Directions for this task:
Would you copy out every line from the start of the records through the line containing "stable, et les", keeping each one unchanged?

Listed records:

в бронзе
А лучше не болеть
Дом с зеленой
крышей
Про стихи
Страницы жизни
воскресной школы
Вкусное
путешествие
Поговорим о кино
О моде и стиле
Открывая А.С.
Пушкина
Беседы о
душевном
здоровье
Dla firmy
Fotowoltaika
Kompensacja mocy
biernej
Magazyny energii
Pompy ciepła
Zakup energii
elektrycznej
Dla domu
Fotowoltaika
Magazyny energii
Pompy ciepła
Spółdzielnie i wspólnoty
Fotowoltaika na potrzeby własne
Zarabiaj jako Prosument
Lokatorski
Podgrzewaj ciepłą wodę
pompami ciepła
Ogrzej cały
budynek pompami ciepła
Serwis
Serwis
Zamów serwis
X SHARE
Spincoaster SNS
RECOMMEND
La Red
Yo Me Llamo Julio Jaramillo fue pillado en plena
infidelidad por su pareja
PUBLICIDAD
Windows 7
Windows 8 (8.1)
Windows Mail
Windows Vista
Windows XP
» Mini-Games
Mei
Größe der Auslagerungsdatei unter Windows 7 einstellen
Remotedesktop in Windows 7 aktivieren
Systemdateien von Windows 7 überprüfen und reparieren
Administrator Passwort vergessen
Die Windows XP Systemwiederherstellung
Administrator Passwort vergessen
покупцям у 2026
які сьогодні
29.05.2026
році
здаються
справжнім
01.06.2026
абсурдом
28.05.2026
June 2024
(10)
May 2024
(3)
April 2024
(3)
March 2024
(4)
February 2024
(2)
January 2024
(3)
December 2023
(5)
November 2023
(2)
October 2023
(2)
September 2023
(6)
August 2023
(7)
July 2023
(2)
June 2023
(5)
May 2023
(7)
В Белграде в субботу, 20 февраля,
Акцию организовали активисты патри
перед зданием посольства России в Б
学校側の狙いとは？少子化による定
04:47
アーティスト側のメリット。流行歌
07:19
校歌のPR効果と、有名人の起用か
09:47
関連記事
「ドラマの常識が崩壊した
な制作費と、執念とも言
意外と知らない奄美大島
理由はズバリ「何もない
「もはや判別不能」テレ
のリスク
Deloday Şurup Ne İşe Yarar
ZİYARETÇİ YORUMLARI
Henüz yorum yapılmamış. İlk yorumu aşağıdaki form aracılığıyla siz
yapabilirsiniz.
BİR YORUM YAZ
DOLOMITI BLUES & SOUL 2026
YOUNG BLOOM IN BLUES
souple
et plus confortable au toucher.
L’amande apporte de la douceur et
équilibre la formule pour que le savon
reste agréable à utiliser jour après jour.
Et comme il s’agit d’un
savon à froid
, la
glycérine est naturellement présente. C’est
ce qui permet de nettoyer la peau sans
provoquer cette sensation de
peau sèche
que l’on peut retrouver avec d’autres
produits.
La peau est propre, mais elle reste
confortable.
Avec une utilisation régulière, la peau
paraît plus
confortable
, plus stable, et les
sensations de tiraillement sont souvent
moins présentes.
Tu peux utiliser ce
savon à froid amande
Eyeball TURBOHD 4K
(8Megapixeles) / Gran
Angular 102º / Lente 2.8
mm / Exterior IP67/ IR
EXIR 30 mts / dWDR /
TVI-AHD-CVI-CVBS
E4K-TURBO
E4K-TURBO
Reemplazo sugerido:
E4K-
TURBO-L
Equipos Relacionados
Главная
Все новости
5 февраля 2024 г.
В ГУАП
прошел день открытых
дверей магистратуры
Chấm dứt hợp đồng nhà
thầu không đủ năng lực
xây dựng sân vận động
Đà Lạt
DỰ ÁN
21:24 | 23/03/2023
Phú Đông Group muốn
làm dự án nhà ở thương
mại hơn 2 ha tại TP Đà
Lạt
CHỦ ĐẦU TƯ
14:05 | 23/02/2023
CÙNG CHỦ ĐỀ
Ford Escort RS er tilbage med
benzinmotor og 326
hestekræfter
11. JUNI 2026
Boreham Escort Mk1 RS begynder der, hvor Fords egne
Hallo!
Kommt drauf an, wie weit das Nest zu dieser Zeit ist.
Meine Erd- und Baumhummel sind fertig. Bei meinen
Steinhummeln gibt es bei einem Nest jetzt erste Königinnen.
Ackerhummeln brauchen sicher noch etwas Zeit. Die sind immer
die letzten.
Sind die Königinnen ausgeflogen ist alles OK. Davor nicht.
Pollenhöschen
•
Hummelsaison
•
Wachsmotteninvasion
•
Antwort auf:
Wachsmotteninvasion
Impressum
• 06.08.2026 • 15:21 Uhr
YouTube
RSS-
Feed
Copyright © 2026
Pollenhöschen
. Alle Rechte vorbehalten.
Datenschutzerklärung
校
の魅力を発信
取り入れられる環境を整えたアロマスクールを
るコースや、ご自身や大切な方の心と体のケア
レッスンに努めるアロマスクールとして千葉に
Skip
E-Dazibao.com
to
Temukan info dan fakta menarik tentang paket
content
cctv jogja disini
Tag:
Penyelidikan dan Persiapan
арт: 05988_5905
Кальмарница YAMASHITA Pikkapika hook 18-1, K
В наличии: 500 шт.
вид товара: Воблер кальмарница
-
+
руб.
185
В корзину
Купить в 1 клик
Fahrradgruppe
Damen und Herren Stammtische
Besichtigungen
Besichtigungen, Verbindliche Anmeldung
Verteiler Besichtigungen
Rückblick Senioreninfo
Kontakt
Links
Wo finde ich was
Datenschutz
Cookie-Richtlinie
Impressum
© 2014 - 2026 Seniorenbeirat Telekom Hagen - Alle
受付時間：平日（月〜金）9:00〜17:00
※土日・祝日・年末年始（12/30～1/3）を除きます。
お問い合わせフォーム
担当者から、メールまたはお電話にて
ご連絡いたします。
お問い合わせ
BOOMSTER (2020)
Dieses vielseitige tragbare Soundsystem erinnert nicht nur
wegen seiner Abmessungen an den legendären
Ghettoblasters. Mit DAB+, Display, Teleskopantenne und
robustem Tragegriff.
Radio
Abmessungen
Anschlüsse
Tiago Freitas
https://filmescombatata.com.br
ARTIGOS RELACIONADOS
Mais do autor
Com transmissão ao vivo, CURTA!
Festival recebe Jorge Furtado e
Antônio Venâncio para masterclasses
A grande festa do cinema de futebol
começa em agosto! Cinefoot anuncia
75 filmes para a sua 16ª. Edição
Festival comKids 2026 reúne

Output of the exercise:
в бронзе
А лучше не болеть
Дом с зеленой
крышей
Про стихи
Страницы жизни
воскресной школы
Вкусное
путешествие
Поговорим о кино
О моде и стиле
Открывая А.С.
Пушкина
Беседы о
душевном
здоровье
Dla firmy
Fotowoltaika
Kompensacja mocy
biernej
Magazyny energii
Pompy ciepła
Zakup energii
elektrycznej
Dla domu
Fotowoltaika
Magazyny energii
Pompy ciepła
Spółdzielnie i wspólnoty
Fotowoltaika na potrzeby własne
Zarabiaj jako Prosument
Lokatorski
Podgrzewaj ciepłą wodę
pompami ciepła
Ogrzej cały
budynek pompami ciepła
Serwis
Serwis
Zamów serwis
X SHARE
Spincoaster SNS
RECOMMEND
La Red
Yo Me Llamo Julio Jaramillo fue pillado en plena
infidelidad por su pareja
PUBLICIDAD
Windows 7
Windows 8 (8.1)
Windows Mail
Windows Vista
Windows XP
» Mini-Games
Mei
Größe der Auslagerungsdatei unter Windows 7 einstellen
Remotedesktop in Windows 7 aktivieren
Systemdateien von Windows 7 überprüfen und reparieren
Administrator Passwort vergessen
Die Windows XP Systemwiederherstellung
Administrator Passwort vergessen
покупцям у 2026
які сьогодні
29.05.2026
році
здаються
справжнім
01.06.2026
абсурдом
28.05.2026
June 2024
(10)
May 2024
(3)
April 2024
(3)
March 2024
(4)
February 2024
(2)
January 2024
(3)
December 2023
(5)
November 2023
(2)
October 2023
(2)
September 2023
(6)
August 2023
(7)
July 2023
(2)
June 2023
(5)
May 2023
(7)
В Белграде в субботу, 20 февраля,
Акцию организовали активисты патри
перед зданием посольства России в Б
学校側の狙いとは？少子化による定
04:47
アーティスト側のメリット。流行歌
07:19
校歌のPR効果と、有名人の起用か
09:47
関連記事
「ドラマの常識が崩壊した
な制作費と、執念とも言
意外と知らない奄美大島
理由はズバリ「何もない
「もはや判別不能」テレ
のリスク
Deloday Şurup Ne İşe Yarar
ZİYARETÇİ YORUMLARI
Henüz yorum yapılmamış. İlk yorumu aşağıdaki form aracılığıyla siz
yapabilirsiniz.
BİR YORUM YAZ
DOLOMITI BLUES & SOUL 2026
YOUNG BLOOM IN BLUES
souple
et plus confortable au toucher.
L’amande apporte de la douceur et
équilibre la formule pour que le savon
reste agréable à utiliser jour après jour.
Et comme il s’agit d’un
savon à froid
, la
glycérine est naturellement présente. C’est
ce qui permet de nettoyer la peau sans
provoquer cette sensation de
peau sèche
que l’on peut retrouver avec d’autres
produits.
La peau est propre, mais elle reste
confortable.
Avec une utilisation régulière, la peau
paraît plus
confortable
, plus stable, et les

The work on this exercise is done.